A perennial, it reproduces with seed and freely sprouting, horizontal root stalks. The stalks run 15-30 cm (6-12 in.) below the surface. Established plants spread laterally by producing creeping horizontal roots. These roots can send up new shoots at intervals of 5-15 cm (2 to 6 in.) and spread more than 6 m (20 ft.) in one year, producing a network of root growth measuring 485 m (1600 ft.) in total length.
Canada thistle also spreads by seed with the help of pappi attached to the seed. This parachute-like attachment allows the seed to be borne by wind, carrying it as far as 60 metre (200 ft.) from the mother plant.
Branching horizontal and vertical roots contain an abundant food reserve. Carbohydrates stored in the roots fuel the growth of new shoots each season. A typical infestation produces 13-18 shoots per square metre (sq yd.). It grows in cultivated fields, pastures, roadsides, rights-of-way and undeveloped areas.
The seedling has oblong cotyledons. The leaves are oval to spear-shaped. The margins have numerous triangular indentations and sharp spines. The seedlings are weak competitors if they are shaded by the crop.
In the mature plant, the stems are erect, hollow, 30-120 cm (1-4 ft.) high, branching only at the top. The leaves are alternate, oblong, or lance shaped. They are slightly clasping and deeply and irregularly cut into segments with sharp spines. The purple, pink or white flowers are present in groups at the ends of branches. Canada thistle produces about 700 seeds per plant. The seeds are brown with lightly-attached white hairs.
Take a minimum of 20 weed counts across the field. Canada thistle often occurs in large patches near field edges, shelterbelts, sloughs or potholes, and dug-outs. Sometimes you may see caterpillars of the painted lady butterfly (see page 28) feeding on Canada thistle.
Effects on Crop Quality
Canada thistle can slow harvesting. Green matter in harvested grain can increase drying costs and dockage.
The weed competes for light, moisture and nutrients. Even light infestations will cause yield losses in field crops, horticultural crops and forages.
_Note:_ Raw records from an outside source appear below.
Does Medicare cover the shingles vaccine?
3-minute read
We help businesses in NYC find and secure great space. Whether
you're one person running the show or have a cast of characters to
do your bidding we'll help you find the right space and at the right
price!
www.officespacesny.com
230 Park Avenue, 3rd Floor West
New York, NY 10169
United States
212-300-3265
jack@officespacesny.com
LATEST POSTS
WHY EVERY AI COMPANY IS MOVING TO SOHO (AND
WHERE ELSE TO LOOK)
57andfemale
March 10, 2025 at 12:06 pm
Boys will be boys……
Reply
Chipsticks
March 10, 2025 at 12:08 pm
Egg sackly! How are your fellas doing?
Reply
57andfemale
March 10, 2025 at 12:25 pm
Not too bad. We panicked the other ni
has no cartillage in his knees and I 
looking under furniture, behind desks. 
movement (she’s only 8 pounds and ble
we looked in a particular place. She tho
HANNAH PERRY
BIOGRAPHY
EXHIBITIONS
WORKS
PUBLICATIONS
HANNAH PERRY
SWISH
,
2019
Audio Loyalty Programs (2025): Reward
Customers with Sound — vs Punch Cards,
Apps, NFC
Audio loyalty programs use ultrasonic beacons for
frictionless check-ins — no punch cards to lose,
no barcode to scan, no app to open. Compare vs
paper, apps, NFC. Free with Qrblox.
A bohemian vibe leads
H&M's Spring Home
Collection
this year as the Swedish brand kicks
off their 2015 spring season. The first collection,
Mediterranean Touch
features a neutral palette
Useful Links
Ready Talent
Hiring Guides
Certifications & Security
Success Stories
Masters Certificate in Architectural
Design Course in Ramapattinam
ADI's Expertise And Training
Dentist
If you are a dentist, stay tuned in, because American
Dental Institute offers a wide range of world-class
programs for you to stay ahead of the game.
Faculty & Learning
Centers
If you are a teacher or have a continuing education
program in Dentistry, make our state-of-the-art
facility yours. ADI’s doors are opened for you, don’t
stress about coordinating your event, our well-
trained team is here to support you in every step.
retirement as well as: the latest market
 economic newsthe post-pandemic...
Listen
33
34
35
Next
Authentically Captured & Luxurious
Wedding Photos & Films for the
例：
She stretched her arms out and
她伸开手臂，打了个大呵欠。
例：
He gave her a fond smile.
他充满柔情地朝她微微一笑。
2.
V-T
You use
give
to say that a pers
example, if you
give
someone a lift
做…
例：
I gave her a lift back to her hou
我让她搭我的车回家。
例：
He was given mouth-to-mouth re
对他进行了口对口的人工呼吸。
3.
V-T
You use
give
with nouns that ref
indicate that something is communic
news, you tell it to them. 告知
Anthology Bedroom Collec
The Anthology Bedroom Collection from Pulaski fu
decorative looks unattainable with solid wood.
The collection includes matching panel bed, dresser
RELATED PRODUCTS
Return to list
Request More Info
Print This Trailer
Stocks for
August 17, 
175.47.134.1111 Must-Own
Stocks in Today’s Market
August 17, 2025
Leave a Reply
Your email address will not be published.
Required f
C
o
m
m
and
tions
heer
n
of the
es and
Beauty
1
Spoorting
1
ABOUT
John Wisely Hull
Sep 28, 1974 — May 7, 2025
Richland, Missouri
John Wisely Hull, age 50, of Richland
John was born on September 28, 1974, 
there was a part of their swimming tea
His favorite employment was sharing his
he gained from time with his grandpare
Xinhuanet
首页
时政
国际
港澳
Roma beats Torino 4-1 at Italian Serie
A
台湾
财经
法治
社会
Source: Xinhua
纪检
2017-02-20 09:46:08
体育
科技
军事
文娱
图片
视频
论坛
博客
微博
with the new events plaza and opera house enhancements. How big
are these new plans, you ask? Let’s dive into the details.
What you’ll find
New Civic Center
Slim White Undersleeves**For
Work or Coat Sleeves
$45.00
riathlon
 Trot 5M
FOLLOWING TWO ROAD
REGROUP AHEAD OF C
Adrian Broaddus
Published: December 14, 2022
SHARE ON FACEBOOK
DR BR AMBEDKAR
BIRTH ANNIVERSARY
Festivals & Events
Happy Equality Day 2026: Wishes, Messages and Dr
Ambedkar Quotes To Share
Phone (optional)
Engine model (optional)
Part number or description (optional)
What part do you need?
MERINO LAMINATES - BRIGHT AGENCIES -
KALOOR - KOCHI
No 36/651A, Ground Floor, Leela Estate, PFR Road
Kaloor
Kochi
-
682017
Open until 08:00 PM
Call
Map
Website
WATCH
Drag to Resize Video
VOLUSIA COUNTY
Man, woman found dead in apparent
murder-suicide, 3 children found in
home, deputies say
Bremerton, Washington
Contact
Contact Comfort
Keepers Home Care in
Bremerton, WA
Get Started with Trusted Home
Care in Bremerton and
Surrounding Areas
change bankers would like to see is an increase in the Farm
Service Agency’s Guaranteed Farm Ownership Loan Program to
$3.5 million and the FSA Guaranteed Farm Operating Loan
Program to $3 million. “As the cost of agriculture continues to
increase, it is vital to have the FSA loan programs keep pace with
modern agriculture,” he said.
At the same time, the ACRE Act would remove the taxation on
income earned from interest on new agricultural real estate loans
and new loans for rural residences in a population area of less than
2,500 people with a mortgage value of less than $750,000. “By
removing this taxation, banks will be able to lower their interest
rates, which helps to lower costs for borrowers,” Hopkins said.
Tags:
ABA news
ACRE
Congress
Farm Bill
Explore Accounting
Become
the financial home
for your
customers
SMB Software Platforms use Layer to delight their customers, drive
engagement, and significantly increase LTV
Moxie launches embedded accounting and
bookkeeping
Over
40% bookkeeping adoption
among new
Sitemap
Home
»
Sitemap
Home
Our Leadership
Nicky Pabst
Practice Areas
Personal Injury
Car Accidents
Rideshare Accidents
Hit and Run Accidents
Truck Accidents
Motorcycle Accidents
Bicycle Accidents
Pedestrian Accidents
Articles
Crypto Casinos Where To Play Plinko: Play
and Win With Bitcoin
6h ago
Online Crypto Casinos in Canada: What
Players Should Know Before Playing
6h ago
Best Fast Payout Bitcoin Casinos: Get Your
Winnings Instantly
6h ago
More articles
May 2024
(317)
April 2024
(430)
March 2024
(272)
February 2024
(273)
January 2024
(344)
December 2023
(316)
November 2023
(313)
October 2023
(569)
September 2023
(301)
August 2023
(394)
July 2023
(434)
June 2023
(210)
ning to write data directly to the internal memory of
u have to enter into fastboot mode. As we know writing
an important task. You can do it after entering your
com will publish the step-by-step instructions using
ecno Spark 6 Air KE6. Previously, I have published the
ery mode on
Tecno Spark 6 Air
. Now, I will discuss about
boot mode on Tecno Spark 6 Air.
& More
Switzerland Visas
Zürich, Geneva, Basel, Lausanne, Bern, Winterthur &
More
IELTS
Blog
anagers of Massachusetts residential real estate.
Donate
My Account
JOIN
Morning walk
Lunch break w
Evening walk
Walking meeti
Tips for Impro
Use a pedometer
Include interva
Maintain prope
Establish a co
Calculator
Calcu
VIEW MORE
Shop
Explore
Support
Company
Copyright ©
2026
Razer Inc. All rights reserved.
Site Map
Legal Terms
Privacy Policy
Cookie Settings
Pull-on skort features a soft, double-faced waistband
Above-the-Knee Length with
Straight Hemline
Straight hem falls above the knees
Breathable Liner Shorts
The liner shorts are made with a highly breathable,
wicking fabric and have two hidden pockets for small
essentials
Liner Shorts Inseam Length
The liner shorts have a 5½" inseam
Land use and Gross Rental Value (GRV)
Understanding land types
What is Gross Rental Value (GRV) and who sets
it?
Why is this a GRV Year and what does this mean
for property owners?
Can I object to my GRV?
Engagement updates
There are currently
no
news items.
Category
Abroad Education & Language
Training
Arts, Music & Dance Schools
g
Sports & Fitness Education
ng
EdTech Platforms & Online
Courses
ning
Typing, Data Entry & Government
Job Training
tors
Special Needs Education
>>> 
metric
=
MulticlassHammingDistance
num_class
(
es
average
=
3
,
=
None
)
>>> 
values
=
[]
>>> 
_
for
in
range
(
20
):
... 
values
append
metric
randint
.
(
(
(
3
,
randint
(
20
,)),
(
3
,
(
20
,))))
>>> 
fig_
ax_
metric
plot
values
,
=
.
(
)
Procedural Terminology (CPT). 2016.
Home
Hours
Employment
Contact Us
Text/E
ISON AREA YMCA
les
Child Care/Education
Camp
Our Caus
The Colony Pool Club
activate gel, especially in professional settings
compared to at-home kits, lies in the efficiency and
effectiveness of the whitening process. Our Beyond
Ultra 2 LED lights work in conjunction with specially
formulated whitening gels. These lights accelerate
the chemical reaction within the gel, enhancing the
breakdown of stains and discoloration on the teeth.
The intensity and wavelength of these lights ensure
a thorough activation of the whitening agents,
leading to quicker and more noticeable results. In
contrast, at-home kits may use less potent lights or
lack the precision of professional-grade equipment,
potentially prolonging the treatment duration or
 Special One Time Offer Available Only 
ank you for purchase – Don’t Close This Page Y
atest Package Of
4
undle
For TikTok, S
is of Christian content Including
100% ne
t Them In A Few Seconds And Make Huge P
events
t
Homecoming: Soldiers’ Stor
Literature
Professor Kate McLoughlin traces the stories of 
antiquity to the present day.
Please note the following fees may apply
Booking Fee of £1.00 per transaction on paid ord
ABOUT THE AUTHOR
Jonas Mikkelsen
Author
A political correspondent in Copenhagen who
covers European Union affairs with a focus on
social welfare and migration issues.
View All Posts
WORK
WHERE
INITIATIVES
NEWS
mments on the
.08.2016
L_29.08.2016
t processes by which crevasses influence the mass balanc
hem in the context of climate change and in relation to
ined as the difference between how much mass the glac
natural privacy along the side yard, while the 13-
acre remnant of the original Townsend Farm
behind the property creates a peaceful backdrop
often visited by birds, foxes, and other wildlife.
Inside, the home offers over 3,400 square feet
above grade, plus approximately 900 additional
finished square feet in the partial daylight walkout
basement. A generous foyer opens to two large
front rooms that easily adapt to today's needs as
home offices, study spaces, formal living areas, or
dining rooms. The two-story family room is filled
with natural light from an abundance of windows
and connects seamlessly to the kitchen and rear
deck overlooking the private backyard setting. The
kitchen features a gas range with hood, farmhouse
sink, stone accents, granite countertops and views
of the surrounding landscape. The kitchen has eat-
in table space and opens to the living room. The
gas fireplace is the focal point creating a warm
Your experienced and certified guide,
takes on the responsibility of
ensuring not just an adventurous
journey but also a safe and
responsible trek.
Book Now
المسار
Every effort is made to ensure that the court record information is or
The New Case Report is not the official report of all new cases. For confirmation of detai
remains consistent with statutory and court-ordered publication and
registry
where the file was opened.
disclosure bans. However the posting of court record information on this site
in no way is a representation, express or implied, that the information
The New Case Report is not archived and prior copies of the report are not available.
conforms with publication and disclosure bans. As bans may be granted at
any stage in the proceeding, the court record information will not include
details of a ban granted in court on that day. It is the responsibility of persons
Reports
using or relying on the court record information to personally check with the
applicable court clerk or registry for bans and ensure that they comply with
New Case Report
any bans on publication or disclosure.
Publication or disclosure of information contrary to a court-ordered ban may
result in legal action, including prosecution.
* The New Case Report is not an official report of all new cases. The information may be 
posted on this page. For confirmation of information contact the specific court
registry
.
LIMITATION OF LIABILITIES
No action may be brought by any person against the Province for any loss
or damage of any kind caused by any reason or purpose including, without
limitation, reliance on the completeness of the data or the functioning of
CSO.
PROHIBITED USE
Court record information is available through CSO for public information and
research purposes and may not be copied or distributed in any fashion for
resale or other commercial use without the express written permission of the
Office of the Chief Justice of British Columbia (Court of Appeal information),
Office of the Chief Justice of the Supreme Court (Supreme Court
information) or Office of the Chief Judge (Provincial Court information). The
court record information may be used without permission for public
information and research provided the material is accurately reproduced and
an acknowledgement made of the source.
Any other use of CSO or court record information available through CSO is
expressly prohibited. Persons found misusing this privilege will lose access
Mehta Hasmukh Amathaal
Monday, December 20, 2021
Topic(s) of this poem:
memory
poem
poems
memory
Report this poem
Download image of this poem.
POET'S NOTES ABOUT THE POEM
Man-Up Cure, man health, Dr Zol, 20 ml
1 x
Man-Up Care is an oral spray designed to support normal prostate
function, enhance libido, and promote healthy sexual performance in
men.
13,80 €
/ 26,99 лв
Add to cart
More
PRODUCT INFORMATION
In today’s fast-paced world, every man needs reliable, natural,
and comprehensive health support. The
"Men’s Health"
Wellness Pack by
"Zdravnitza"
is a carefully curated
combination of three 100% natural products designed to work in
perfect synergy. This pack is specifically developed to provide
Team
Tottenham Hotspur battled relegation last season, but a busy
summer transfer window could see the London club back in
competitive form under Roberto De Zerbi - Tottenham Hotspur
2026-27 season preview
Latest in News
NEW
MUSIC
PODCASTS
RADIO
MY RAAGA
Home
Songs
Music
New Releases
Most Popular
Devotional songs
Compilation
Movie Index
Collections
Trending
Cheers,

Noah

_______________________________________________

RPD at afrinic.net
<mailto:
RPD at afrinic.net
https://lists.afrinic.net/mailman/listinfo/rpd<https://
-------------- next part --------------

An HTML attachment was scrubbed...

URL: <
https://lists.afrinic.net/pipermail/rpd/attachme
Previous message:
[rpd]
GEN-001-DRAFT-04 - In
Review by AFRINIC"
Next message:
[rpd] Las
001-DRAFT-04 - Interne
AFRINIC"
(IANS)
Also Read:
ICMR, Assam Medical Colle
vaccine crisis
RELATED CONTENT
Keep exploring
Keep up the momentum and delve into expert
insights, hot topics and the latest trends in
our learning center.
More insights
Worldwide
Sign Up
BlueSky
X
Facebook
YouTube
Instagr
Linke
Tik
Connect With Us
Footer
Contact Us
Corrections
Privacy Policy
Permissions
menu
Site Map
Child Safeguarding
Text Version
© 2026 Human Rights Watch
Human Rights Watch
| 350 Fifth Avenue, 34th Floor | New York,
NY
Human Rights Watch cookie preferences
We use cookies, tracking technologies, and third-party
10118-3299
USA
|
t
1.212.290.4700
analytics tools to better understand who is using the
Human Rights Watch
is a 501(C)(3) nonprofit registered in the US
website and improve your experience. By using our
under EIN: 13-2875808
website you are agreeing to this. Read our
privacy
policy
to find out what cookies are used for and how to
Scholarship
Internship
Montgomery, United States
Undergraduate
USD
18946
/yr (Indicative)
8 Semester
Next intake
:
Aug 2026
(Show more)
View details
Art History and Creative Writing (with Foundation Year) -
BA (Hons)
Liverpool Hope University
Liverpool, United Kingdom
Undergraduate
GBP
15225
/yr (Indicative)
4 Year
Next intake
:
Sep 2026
Studies show that 20 Canada thistle shoots per square metre (sq. yd.) can reduce canola yield by 24%. In wheat, 14 shoots per square metre (sq. yd.) can reduce yields by 38%.
Yield losses as high as 60% in cereals have occurred. One study indicated that 10 thistle shoots per square metre (sq. yd.) reduced barley yields by roughly 20%. Another showed that 2 thistle shoots per square metre (sq. yd.) reduced wheat yields by about 15%. Ten shoots per square metre (sq. yd.) can reduce winter wheat yields by about 20%.
Canada thistle requires a multi-year, integrated control strategy. This could include tillage, patch mowing, in-crop herbicides, and pre-harvest and post- harvest herbicides. The plan must include proper crop rotation. Avoid crops with poor competitive ability and no in-crop herbicide options (e.g., lentils, field peas). The key to control is recognizing the problem and being persistent with control measures.
A typical seedling in the 2-leaf stage, 14 days after emergence, will have a root that is 15 cm (6 in.) long, with as many as 18 lateral roots. At this early stage, it does not have a perennial root, so it can be killed by cultivation. However, a 3-week-old seedling can regenerate after the top-growth is clipped. Seedlings are also controlled easily with herbicides.
Tillage in late fall gives poor to excellent control. Late fall tillage, on average, reduces the number of shoots by 20%. The following season most shoots on fall tilled fields emerge 1 month later than do shoots on un-tilled fields. This delay in emergence can give the crop a strong competitive advantage. However, tillage can also aggravate a thistle problem. Small fragments often survive adverse conditions. Under favourable conditions, even a 1.25 cm (1/2 in.) length of root can generate new growth.
The top growth can be controlled in a number of crops by spraying broadleaf herbicides that suppress growth. Once absorbed, they move through the plant to the growing points in the shoots and roots. Because Canada thistle has a massive capacity to produce roots and shoots eventually growing up as new plants, killing the top-growth is like giving thistle a haircut. The only way to control the entire root system is to use a herbicide that translocates deeply into the roots. Pre-harvest glyphosate and herbicides containing clopyralid are effective at controlling Canada thistle.
A strong competitor for light, moisture and nutrients, Canada thistle can cause greater crop losses than any other broadleaf weed in Western Canada.